The beam which is cut by the mast is mortised into a piece of 1 1/4" plank running from beam to beam, as shown in Fig. 14. This plank is 8" wide and has its ends halved to fit corresponding rabbets formed in the beams. These rabbets must not be very deep as they take away from the strength of the beam. The plank is to be fastened to the beams by rivets or screws. This plank also helps to support the mast and needs, therefore, to be well fastened. For cutting these beams a pattern can be laid out and used for all, regardless of their length. The curvature is supposed to be the arc of a circle, but by careful work, a batten can be bent to give the curve sufficient accuracy.

There are three deck knees on each side, worked as shown in Fig. 14. They are placed against the beam and on top of the clamp strake and fastened with rivets. A piece of wood should also be placed between them, and the side planking, and a couple of rivets put through. The office of these knees is to strengthen the deck structure, and prevent the boat from twisting or wringing. Before laying the deck the bulkheads at the forward end of the cabin, and the after end of the standing room, should be set up. as it is much easier to do it now than later. The partitions are of i" matched stock. There should be just space for each board to fasten to the after side of the frame at the bottom, and to the forward side of the beam at the top. The several boards should be nicely fitted to the outline of the frame, and strongly nailed, as these bulkheads are a very valuable stiffener to the boat and help to keep her in shape. An opening should be left in each, to be fitted later with a door.
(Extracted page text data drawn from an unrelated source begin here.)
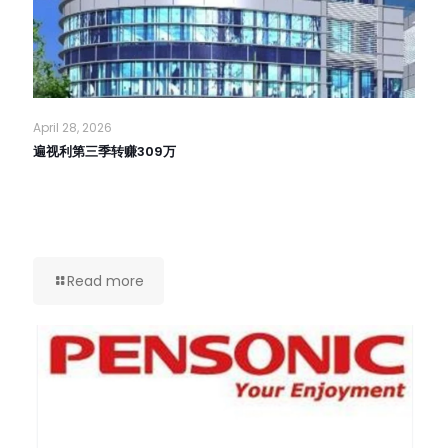
April 28, 2026
遍视利第三季转赚309万
Read more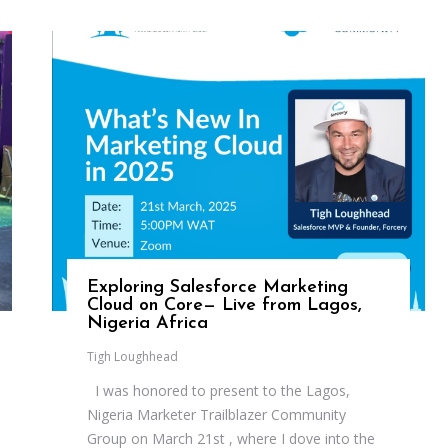
Exploring Salesforce Marketing
Cloud on Core— Live from Lagos,
Nigeria Africa
Tigh Loughhead
I was honored to present to the Lagos,
Nigeria Marketer Trailblazer Community
Group on March 21st , where I dove into the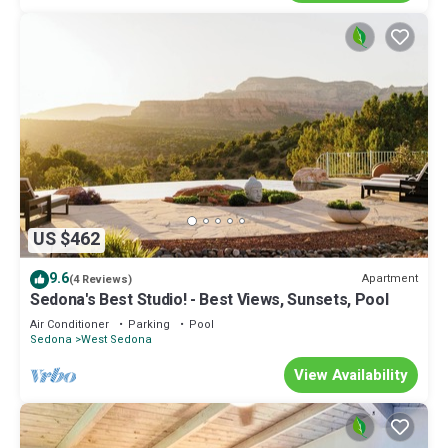
US $462
9.6
Apartment
(4 Reviews)
Sedona's Best Studio! - Best Views, Sunsets, Pool
Air Conditioner
Parking
Pool
Sedona
West Sedona
View Availability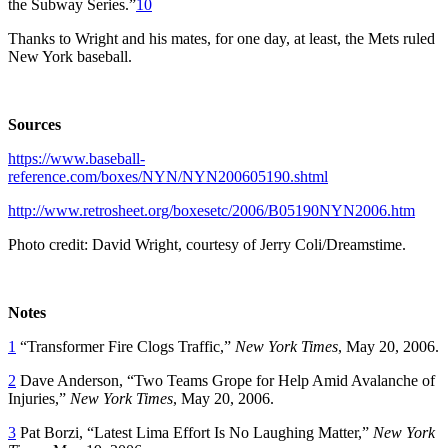
the Subway Series.”
10
Thanks to Wright and his mates, for one day, at least, the Mets ruled
New York baseball.
Sources
https://www.baseball-
reference.com/boxes/NYN/NYN200605190.shtml
http://www.retrosheet.org/boxesetc/2006/B05190NYN2006.htm
Photo credit: David Wright, courtesy of Jerry Coli/Dreamstime.
Notes
1
“Transformer Fire Clogs Traffic,”
New York Times
, May 20, 2006.
2
Dave Anderson, “Two Teams Grope for Help Amid Avalanche of
Injuries,”
New York Times
, May 20, 2006.
3
Pat Borzi, “Latest Lima Effort Is No Laughing Matter,”
New York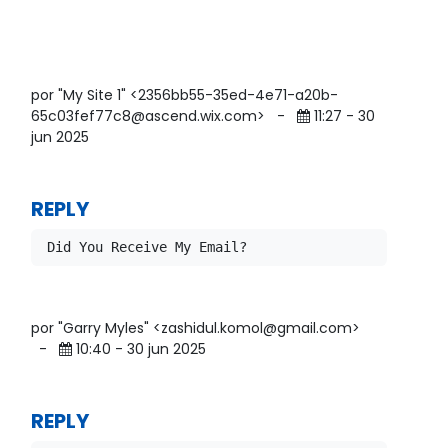
por "My Site 1" <2356bb55-35ed-4e71-a20b-
65c03fef77c8@ascend.wix.com>
-
11:27 - 30
jun 2025
REPLY
por "Garry Myles" <zashidul.komol@gmail.com>
-
10:40 - 30 jun 2025
REPLY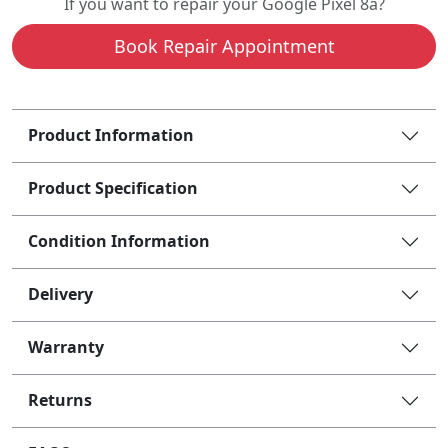
If you want to repair your Google Pixel 8a?
Book Repair Appointment
Product Information
Product Specification
Condition Information
Delivery
Warranty
Returns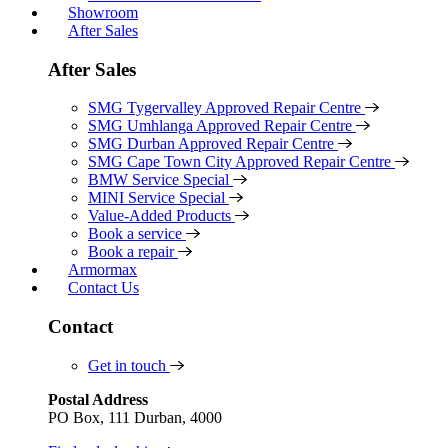
Showroom
After Sales
After Sales
SMG Tygervalley Approved Repair Centre
SMG Umhlanga Approved Repair Centre
SMG Durban Approved Repair Centre
SMG Cape Town City Approved Repair Centre
BMW Service Special
MINI Service Special
Value-Added Products
Book a service
Book a repair
Armormax
Contact Us
Contact
Get in touch
Postal Address
PO Box, 111 Durban, 4000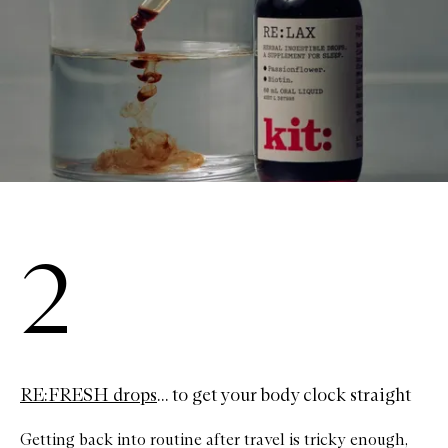
2
RE:FRESH drops
... to get your body clock straight
Getting back into routine after travel is tricky enough,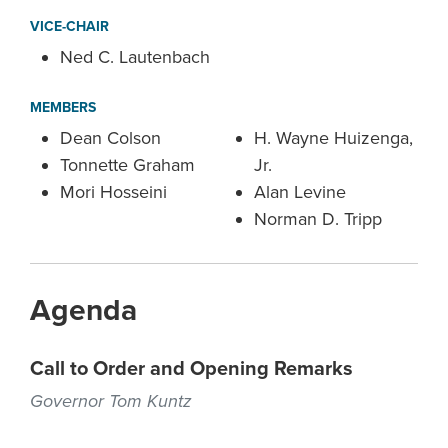
VICE-CHAIR
Ned C. Lautenbach
MEMBERS
Dean Colson
H. Wayne Huizenga,
Tonnette Graham
Jr.
Mori Hosseini
Alan Levine
Norman D. Tripp
Agenda
Call to Order and Opening Remarks
Governor Tom Kuntz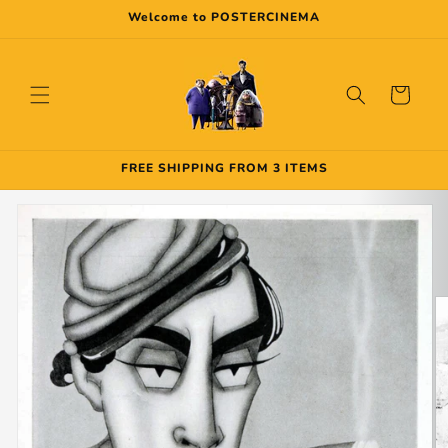
Skip to
Welcome to POSTERCINEMA
content
Cart
FREE SHIPPING FROM 3 ITEMS
Skip to
product
information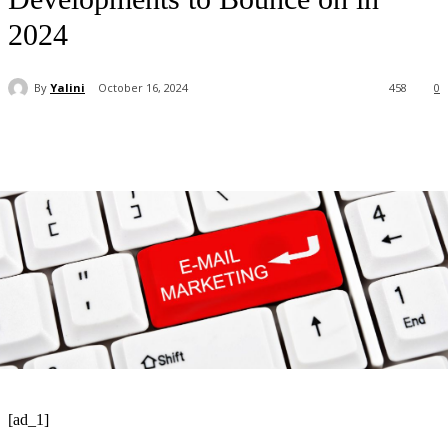
2024
By
Yalini
October 16, 2024
458
0
[ad_1]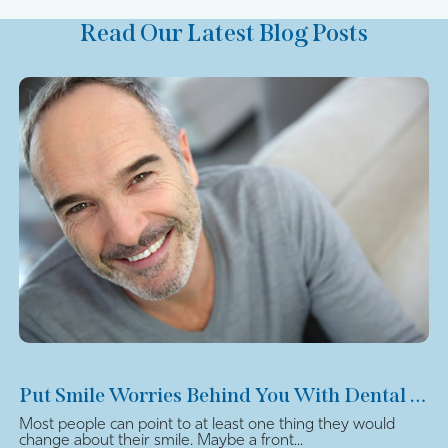
Read Our Latest Blog Posts
Put Smile Worries Behind You With Dental Veneers
Most people can point to at least one thing they would
change about their smile. Maybe a front...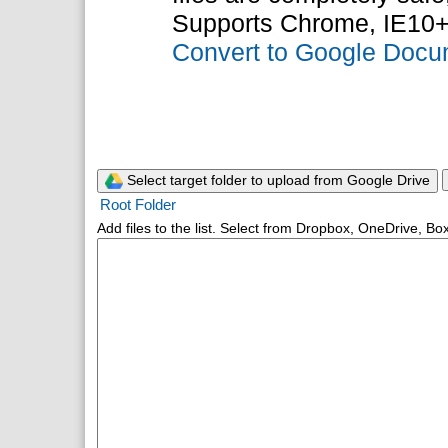
Supports Chrome, IE10+
Convert to Google Doc
Select target folder to upload from Google Drive
Root Folder
Add files to the list. Select from Dropbox, OneDrive, Box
The deck is 3/4" thick. It may be either covered with canvas, or left bright and varnished as preferred; the former is most easily kept in order, but the latter adds greatly to the appearance, although it requires some attention to keep in good condition. The description of the canvassed deck will first be given. The planking should start at the middle, where a single wide board should be used. It should be about 12" wide and 7/8" thick, as it has to be cut for the mast hole. Tongued and grooved stock of pine is to be recommended for the remainder of the decking. It is laid with the beaded side down, to leave a smooth upper surface, as any ridges are likely to cause wear of the canvas. Small headed nails are used to fasten the decking, and they are driven or set below the surface. At the edges the decking is finished off to the curve of the sheer strake and strongly nailed to its edge. The decking must make as good a joint as possible with the top strake, as any leak here will show when she heels over under sail. At the stern, also, the plank is trimmed off even with its after surface. The stock for the deck should in any case be thoroughly dry and well seasoned.